## PROBLEMS TO SOLVE
1: Reproduce the passage of the statement on youth substance abuse in the Eastern Cape from "I will be submitting" up to and including "in the province.".
2: According to the statement on youth substance abuse in the Eastern Cape, why is it no surprise that the province has a major drug abuse problem? Answer in one to three sentences.
3: Answer these questions from the statement on youth substance abuse in the Eastern Cape:
(a) What is the only dedicated state-owned drug rehabilitation center for children, and in which city is it?
(b) How many NPOs that specialize in drug abuse does the Department of Social Development currently fund across the province?
(c) How many funded substance abuse treatment services did the Western Cape have in 2017?

## SOURCE EXTRACT
────────────────────────────────────────
The Eastern Cape government is failing to assist the thousands of youth across the province who are battling with substance abuse.
As the world marks the International Day Against Drug Abuse and Illicit Trafficking, serious concerns have to be raised around what the provincial government is doing to help youth who are battling to overcome drug addiction.
It is common cause that societal factors play a critical role in substance abuse, and with the Eastern Cape having the highest youth unemployment in the country, it is no surprise that the province has a major drug abuse problem, and the need for treatment is growing.
Drug abuse, such as the use of heroine, also places abusers at risk of contracting HIV.
The only dedicated state-owned drug rehabilitation centre for children, the Ernest Malgas drug rehabilitation centre in Port Elizabeth, is reported to be falling into disrepair, with rehab services compromised.
I will be submitting questions to the new MEC for Social Development, Siphokazi Mani-Lusithi, to provide clarity on the current condition of the Ernest Malgas drug rehabilitation centre, as well as what other work the Department is doing to address drug abuse in the province.
I will also be conducting an oversight inspection of the centre in the coming week, to ascertain the current state of affairs and to determine whether those present are receiving the treatment they need.
Non Profit Organisations, who are reliant on assistance from government, are also battling as funding is cut. One such example is Port Elizabeth’s oldest and biggest organisation, SANCA, which offered free rehabilitation services to drug and alcohol addicts, which closed its doors last year.
According to a response to a parliamentary question at the beginning of the year, the Department of Social Development is currently only funding four NPOs that specialise in drug abuse across the entire province.
This is in sharp contrast to the DA-governed Western Cape, where funded substance abuse treatment services have grown from seven in 2009 to 51 in 2017. Since 2014, the Western Cape has provided early intervention services to over 30,000 individuals, with in-patient services having helped over 5,000 individuals and close on 10,000 additional individuals receiving out-patient treatment.
The DA is committed to building One South Africa for all, which includes providing the necessary care to those who need it.
────────────────────────────────────────
## MATERIAL SUPPLIED

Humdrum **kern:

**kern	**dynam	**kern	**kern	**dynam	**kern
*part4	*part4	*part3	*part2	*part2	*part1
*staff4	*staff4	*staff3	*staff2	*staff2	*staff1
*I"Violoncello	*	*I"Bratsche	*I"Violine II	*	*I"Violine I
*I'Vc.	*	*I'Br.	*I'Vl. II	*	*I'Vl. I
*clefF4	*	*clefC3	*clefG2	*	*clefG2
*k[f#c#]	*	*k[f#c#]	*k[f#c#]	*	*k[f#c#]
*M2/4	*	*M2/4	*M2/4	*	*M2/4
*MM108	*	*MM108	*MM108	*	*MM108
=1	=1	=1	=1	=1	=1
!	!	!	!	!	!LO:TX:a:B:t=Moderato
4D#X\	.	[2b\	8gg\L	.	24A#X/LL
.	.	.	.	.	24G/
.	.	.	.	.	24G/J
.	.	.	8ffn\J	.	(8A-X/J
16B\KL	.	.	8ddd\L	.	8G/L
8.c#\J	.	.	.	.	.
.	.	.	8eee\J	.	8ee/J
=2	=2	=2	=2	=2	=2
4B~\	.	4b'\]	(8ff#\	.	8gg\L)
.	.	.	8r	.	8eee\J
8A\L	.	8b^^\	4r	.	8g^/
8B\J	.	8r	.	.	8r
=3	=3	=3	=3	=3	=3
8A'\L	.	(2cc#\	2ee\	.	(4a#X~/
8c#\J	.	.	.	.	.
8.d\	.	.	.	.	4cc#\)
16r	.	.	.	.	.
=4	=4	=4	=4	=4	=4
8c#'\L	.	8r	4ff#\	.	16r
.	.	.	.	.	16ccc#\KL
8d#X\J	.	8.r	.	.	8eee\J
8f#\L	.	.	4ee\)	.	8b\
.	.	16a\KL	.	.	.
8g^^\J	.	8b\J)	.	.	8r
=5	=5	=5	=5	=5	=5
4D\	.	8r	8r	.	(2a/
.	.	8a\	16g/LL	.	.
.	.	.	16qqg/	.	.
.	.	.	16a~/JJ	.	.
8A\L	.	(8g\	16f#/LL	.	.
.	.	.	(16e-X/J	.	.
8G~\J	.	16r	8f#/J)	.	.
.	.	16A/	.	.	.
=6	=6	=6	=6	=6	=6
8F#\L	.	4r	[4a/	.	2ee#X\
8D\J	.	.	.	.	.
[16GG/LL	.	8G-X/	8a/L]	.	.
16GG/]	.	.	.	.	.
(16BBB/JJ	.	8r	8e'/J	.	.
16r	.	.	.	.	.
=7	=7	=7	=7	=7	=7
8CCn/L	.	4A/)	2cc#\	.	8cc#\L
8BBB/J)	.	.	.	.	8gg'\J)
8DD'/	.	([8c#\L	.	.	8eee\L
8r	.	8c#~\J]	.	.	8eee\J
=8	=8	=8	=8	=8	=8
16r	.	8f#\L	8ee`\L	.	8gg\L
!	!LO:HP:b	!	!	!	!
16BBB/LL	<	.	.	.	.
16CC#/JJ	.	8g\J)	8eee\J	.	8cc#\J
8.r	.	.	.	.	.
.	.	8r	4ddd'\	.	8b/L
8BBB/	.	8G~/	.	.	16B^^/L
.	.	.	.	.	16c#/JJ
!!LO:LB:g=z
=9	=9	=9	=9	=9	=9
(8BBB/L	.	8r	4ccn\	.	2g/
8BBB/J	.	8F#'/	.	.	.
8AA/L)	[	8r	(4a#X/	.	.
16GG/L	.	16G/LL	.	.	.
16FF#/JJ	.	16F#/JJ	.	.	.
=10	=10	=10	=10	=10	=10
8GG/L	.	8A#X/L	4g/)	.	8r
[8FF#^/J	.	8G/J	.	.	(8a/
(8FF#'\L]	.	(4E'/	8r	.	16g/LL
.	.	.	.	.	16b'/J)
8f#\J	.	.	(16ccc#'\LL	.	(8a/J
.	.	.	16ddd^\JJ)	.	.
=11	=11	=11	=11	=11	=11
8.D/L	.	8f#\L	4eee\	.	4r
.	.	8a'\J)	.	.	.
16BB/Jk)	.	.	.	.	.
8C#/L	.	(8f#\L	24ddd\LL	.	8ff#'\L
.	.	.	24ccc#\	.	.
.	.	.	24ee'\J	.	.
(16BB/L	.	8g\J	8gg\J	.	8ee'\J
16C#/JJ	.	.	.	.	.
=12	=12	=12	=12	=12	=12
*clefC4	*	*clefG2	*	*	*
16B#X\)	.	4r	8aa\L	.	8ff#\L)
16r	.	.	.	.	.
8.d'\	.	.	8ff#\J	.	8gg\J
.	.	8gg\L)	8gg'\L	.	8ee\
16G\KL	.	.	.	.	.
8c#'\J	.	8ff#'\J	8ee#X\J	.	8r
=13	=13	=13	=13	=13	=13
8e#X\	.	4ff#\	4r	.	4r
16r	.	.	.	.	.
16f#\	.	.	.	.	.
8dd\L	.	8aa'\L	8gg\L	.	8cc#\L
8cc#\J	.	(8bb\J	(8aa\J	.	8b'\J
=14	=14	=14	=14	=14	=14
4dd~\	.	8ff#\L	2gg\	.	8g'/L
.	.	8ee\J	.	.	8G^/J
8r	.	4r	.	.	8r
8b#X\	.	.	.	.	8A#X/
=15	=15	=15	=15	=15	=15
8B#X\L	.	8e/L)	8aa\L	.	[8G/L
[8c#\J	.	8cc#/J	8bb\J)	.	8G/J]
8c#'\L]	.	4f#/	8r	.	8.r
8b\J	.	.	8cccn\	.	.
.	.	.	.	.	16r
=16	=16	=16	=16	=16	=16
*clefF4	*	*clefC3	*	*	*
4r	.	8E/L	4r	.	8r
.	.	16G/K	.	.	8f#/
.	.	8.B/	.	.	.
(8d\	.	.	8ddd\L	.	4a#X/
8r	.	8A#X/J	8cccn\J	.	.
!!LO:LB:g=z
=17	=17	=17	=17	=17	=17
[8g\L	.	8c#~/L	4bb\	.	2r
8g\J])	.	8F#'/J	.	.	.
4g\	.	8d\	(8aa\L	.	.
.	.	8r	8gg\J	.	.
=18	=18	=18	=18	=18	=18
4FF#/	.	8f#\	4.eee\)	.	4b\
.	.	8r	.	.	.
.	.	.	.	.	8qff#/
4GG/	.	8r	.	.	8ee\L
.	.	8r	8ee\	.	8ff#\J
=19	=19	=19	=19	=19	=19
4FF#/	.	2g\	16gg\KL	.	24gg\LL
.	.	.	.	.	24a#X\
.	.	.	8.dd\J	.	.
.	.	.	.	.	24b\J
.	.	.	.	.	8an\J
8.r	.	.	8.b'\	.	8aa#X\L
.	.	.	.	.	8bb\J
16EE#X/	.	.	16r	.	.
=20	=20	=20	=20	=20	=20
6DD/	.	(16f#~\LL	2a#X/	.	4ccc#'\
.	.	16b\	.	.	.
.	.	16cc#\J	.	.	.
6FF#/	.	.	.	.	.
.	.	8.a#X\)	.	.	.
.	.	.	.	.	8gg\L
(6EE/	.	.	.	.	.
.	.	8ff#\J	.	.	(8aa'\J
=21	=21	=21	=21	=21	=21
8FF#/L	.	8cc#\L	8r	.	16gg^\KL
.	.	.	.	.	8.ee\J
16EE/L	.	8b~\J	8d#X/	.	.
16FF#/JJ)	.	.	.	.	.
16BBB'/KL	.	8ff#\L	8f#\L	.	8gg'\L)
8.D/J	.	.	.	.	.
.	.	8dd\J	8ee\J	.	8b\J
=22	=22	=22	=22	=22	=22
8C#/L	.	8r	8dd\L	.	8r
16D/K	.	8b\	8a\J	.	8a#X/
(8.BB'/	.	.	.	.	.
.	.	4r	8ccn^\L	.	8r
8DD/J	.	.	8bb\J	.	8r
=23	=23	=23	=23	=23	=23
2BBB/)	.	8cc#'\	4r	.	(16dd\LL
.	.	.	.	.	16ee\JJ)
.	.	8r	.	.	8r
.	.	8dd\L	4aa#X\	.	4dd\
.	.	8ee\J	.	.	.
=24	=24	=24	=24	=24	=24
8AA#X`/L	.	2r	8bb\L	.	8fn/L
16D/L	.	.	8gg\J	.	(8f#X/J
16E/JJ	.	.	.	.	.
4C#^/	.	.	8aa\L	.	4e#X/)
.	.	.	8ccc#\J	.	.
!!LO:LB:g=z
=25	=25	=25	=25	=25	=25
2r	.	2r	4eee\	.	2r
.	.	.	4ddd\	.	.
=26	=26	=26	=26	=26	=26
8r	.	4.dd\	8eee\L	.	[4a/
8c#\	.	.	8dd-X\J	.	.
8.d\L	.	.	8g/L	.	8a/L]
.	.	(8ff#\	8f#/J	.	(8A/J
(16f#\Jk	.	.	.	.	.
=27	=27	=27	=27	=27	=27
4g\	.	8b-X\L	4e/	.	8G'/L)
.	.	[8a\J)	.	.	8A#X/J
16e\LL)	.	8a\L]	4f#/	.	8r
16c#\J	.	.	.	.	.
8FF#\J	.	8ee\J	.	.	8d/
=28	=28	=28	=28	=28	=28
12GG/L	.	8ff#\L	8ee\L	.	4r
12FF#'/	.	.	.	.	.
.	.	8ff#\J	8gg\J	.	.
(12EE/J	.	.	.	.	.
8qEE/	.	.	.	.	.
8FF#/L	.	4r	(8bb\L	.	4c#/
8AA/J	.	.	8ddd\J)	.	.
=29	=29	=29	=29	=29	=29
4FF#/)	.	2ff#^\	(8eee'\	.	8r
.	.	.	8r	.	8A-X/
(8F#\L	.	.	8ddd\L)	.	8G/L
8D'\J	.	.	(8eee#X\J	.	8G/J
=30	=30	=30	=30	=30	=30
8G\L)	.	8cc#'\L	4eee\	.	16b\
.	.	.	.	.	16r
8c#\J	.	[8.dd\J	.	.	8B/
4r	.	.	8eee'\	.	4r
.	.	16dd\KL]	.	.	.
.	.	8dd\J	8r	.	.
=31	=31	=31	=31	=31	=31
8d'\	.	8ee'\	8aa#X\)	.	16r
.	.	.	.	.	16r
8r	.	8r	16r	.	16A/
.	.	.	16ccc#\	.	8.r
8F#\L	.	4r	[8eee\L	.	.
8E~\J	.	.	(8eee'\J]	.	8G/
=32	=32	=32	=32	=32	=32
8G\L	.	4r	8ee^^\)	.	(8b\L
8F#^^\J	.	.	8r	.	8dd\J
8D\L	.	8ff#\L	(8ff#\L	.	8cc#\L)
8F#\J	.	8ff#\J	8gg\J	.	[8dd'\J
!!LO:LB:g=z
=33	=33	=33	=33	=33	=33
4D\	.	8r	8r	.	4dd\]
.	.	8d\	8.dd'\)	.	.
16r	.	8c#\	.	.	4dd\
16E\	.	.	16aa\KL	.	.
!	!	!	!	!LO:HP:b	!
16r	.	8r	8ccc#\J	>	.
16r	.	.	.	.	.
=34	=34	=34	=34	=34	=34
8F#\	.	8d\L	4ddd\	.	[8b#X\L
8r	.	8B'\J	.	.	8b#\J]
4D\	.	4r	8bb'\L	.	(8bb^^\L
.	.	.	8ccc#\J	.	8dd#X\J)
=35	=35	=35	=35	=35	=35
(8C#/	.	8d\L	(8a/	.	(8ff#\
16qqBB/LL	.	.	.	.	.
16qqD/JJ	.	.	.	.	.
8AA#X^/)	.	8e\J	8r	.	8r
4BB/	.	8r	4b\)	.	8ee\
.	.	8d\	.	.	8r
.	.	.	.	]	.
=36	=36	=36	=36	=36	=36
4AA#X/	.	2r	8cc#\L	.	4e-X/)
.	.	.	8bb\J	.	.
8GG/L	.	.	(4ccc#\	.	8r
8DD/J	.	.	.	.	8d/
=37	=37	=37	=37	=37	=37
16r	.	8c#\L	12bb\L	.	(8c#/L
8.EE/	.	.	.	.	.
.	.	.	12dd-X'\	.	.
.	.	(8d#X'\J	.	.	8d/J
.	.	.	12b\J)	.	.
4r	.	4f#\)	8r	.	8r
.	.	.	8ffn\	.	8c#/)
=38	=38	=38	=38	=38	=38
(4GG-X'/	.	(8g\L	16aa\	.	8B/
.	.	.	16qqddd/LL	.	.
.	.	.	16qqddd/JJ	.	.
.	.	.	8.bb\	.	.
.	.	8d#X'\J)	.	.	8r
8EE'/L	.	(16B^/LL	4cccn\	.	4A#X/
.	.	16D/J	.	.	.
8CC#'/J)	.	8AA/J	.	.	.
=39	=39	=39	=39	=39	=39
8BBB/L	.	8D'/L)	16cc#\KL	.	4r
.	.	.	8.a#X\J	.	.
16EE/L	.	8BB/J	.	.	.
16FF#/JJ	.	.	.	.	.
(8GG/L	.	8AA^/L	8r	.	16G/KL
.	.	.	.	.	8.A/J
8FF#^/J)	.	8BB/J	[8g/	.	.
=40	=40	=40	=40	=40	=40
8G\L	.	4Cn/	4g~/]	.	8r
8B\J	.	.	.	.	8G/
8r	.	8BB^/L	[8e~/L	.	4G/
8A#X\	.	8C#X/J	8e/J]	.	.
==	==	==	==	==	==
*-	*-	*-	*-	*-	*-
────────────────────────────────────────
## ANSWERS
1:
I will be submitting questions to the new MEC for Social Development, Siphokazi Mani-Lusithi, to provide clarity on the current condition of the Ernest Malgas drug rehabilitation centre, as well as what other work the Department is doing to address drug abuse in the province.

2: Societal factors play a critical role in substance abuse, and the Eastern Cape has the highest youth unemployment in the country.

3:
(a) The Ernest Malgas drug rehabilitation centre, in Port Elizabeth.
(b) Four.
(c) 51.